» Dataset extract
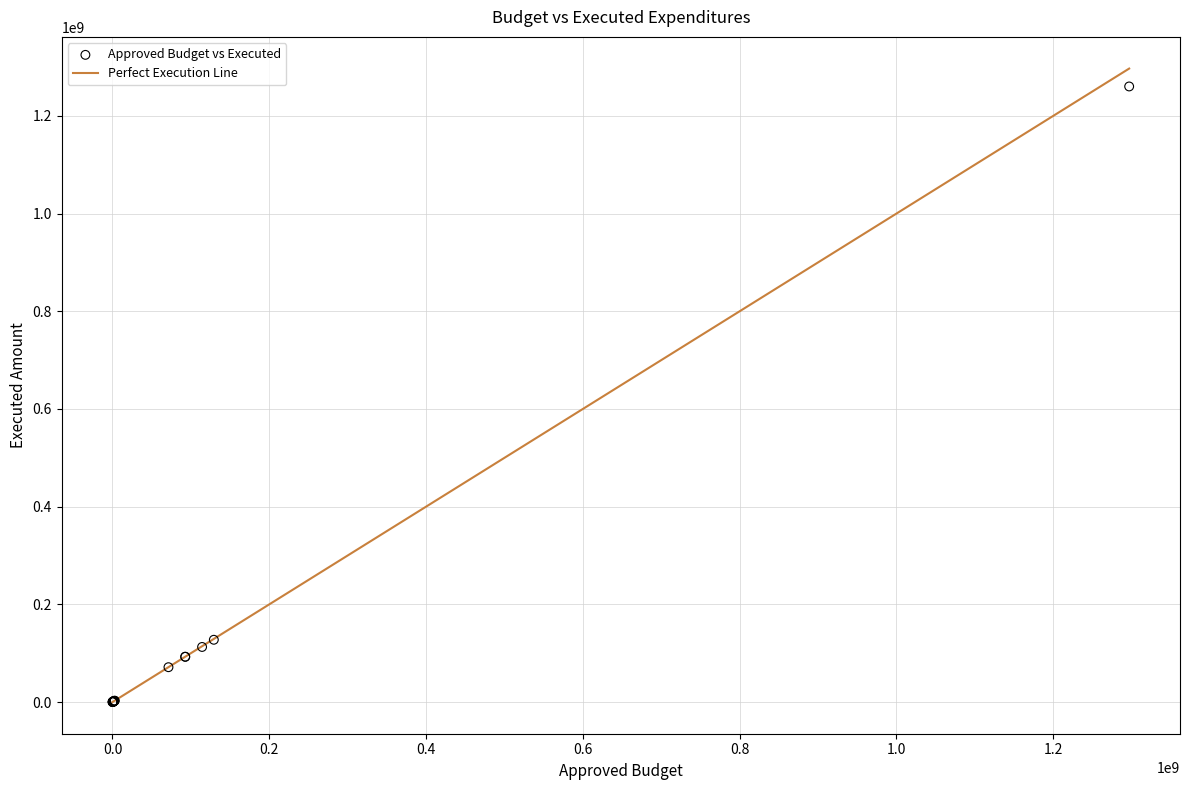

What Y value in the scatter plot is closest to 630148890?

127522758.4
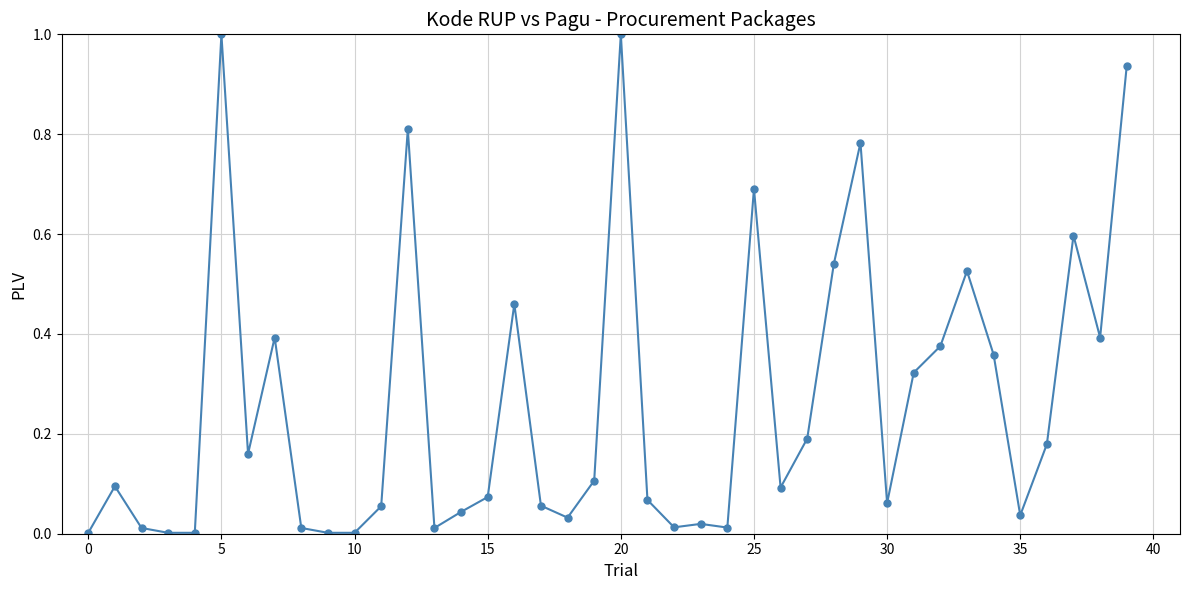

What is the sum of all values?

10.5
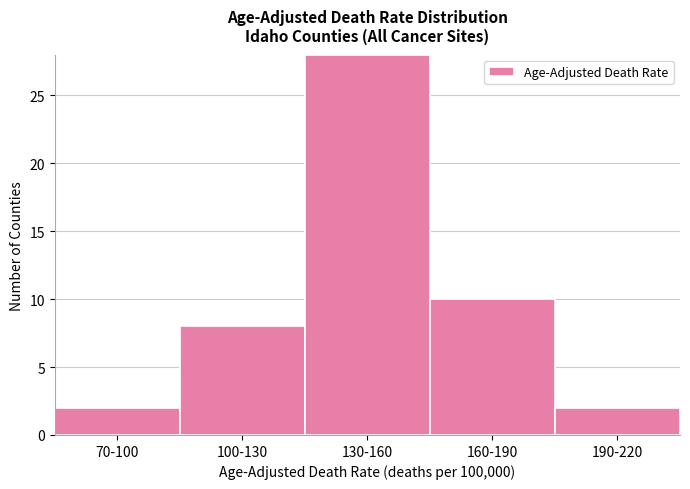

Reading left to right, transcribe all the data shown in this chart.

70-100=2	100-130=8	130-160=28	160-190=10	190-220=2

» What is required
Put every line of the listing above into a numbered list, dropping the blank lines and leaving out the pictures.

» Answer section
1. What Y value in the scatter plot is closest to 630148890?
2. 127522758.4
3. What is the sum of all values?
4. 10.5
5. Reading left to right, transcribe all the data shown in this chart.
6. 70-100=2	100-130=8	130-160=28	160-190=10	190-220=2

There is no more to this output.